▶ REQUIREMENT
Would you please retype the records that follow, word for word?

▶ ENTRIES SHOWN
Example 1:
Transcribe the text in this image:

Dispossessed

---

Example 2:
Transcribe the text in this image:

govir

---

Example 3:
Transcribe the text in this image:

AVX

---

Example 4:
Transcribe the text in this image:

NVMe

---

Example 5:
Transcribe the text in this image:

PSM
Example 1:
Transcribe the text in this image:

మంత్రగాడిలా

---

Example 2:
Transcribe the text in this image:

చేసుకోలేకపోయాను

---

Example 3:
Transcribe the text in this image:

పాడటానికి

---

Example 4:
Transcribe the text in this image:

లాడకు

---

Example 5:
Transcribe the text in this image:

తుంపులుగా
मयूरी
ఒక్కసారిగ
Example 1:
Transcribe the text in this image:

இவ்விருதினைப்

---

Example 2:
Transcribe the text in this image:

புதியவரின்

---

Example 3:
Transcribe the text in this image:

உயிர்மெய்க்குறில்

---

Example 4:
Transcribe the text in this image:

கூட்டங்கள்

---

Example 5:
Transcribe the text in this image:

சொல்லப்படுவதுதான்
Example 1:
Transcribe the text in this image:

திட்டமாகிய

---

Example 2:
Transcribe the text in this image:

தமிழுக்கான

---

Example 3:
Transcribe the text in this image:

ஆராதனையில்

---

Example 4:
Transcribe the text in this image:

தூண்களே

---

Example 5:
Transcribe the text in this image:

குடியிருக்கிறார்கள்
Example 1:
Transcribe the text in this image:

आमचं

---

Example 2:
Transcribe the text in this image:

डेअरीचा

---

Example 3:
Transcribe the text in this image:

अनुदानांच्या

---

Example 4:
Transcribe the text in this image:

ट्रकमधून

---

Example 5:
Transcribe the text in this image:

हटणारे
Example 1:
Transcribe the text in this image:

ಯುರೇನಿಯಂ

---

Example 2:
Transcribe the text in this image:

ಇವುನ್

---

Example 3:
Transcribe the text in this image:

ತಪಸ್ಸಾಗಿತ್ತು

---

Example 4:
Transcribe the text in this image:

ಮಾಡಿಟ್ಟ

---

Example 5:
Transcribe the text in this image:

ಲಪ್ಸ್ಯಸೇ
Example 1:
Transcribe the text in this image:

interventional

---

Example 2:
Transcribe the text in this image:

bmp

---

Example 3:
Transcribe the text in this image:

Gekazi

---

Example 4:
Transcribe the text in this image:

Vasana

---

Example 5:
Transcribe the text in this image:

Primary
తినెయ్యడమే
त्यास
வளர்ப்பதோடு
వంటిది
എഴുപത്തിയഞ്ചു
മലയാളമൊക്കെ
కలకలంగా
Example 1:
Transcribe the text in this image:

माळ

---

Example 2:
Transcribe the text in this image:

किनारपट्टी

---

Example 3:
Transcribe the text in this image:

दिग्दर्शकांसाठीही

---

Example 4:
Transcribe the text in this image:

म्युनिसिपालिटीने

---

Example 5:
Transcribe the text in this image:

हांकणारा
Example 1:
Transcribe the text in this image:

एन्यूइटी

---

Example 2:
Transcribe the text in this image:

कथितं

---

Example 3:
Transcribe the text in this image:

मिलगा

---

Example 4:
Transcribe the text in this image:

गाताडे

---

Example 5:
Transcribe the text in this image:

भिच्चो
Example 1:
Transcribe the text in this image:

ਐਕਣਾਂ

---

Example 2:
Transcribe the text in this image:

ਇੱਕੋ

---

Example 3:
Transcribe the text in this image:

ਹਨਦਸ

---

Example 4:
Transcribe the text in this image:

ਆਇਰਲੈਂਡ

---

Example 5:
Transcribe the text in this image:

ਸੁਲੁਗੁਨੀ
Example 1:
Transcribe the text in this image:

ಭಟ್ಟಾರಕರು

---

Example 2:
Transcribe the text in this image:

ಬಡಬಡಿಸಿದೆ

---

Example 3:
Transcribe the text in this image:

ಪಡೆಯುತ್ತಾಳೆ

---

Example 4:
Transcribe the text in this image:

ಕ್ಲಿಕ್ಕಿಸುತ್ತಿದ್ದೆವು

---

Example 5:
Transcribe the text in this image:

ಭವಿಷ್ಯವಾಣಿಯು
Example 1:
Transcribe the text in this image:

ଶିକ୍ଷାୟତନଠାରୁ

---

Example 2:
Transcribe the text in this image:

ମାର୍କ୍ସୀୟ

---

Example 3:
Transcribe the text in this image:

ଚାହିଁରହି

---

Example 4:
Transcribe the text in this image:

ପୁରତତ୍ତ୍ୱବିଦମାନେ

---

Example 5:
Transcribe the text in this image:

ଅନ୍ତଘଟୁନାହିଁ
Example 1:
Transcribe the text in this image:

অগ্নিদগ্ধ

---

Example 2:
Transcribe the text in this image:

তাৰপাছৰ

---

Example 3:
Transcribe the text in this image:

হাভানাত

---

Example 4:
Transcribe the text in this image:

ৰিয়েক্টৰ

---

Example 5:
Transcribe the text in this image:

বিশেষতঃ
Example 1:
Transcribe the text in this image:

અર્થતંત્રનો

▶ THE COMPLETED TASK
Example 1:
Transcribe the text in this image:

Dispossessed

---

Example 2:
Transcribe the text in this image:

govir

---

Example 3:
Transcribe the text in this image:

AVX

---

Example 4:
Transcribe the text in this image:

NVMe

---

Example 5:
Transcribe the text in this image:

PSM
Example 1:
Transcribe the text in this image:

మంత్రగాడిలా

---

Example 2:
Transcribe the text in this image:

చేసుకోలేకపోయాను

---

Example 3:
Transcribe the text in this image:

పాడటానికి

---

Example 4:
Transcribe the text in this image:

లాడకు

---

Example 5:
Transcribe the text in this image:

తుంపులుగా
मयूरी
ఒక్కసారిగ
Example 1:
Transcribe the text in this image:

இவ்விருதினைப்

---

Example 2:
Transcribe the text in this image:

புதியவரின்

---

Example 3:
Transcribe the text in this image:

உயிர்மெய்க்குறில்

---

Example 4:
Transcribe the text in this image:

கூட்டங்கள்

---

Example 5:
Transcribe the text in this image:

சொல்லப்படுவதுதான்
Example 1:
Transcribe the text in this image:

திட்டமாகிய

---

Example 2:
Transcribe the text in this image:

தமிழுக்கான

---

Example 3:
Transcribe the text in this image:

ஆராதனையில்

---

Example 4:
Transcribe the text in this image:

தூண்களே

---

Example 5:
Transcribe the text in this image:

குடியிருக்கிறார்கள்
Example 1:
Transcribe the text in this image:

आमचं

---

Example 2:
Transcribe the text in this image:

डेअरीचा

---

Example 3:
Transcribe the text in this image:

अनुदानांच्या

---

Example 4:
Transcribe the text in this image:

ट्रकमधून

---

Example 5:
Transcribe the text in this image:

हटणारे
Example 1:
Transcribe the text in this image:

ಯುರೇನಿಯಂ

---

Example 2:
Transcribe the text in this image:

ಇವುನ್

---

Example 3:
Transcribe the text in this image:

ತಪಸ್ಸಾಗಿತ್ತು

---

Example 4:
Transcribe the text in this image:

ಮಾಡಿಟ್ಟ

---

Example 5:
Transcribe the text in this image:

ಲಪ್ಸ್ಯಸೇ
Example 1:
Transcribe the text in this image:

interventional

---

Example 2:
Transcribe the text in this image:

bmp

---

Example 3:
Transcribe the text in this image:

Gekazi

---

Example 4:
Transcribe the text in this image:

Vasana

---

Example 5:
Transcribe the text in this image:

Primary
తినెయ్యడమే
त्यास
வளர்ப்பதோடு
వంటిది
എഴുപത്തിയഞ്ചു
മലയാളമൊക്കെ
కలకలంగా
Example 1:
Transcribe the text in this image:

माळ

---

Example 2:
Transcribe the text in this image:

किनारपट्टी

---

Example 3:
Transcribe the text in this image:

दिग्दर्शकांसाठीही

---

Example 4:
Transcribe the text in this image:

म्युनिसिपालिटीने

---

Example 5:
Transcribe the text in this image:

हांकणारा
Example 1:
Transcribe the text in this image:

एन्यूइटी

---

Example 2:
Transcribe the text in this image:

कथितं

---

Example 3:
Transcribe the text in this image:

मिलगा

---

Example 4:
Transcribe the text in this image:

गाताडे

---

Example 5:
Transcribe the text in this image:

भिच्चो
Example 1:
Transcribe the text in this image:

ਐਕਣਾਂ

---

Example 2:
Transcribe the text in this image:

ਇੱਕੋ

---

Example 3:
Transcribe the text in this image:

ਹਨਦਸ

---

Example 4:
Transcribe the text in this image:

ਆਇਰਲੈਂਡ

---

Example 5:
Transcribe the text in this image:

ਸੁਲੁਗੁਨੀ
Example 1:
Transcribe the text in this image:

ಭಟ್ಟಾರಕರು

---

Example 2:
Transcribe the text in this image:

ಬಡಬಡಿಸಿದೆ

---

Example 3:
Transcribe the text in this image:

ಪಡೆಯುತ್ತಾಳೆ

---

Example 4:
Transcribe the text in this image:

ಕ್ಲಿಕ್ಕಿಸುತ್ತಿದ್ದೆವು

---

Example 5:
Transcribe the text in this image:

ಭವಿಷ್ಯವಾಣಿಯು
Example 1:
Transcribe the text in this image:

ଶିକ୍ଷାୟତନଠାରୁ

---

Example 2:
Transcribe the text in this image:

ମାର୍କ୍ସୀୟ

---

Example 3:
Transcribe the text in this image:

ଚାହିଁରହି

---

Example 4:
Transcribe the text in this image:

ପୁରତତ୍ତ୍ୱବିଦମାନେ

---

Example 5:
Transcribe the text in this image:

ଅନ୍ତଘଟୁନାହିଁ
Example 1:
Transcribe the text in this image:

অগ্নিদগ্ধ

---

Example 2:
Transcribe the text in this image:

তাৰপাছৰ

---

Example 3:
Transcribe the text in this image:

হাভানাত

---

Example 4:
Transcribe the text in this image:

ৰিয়েক্টৰ

---

Example 5:
Transcribe the text in this image:

বিশেষতঃ
Example 1:
Transcribe the text in this image:

અર્થતંત્રનો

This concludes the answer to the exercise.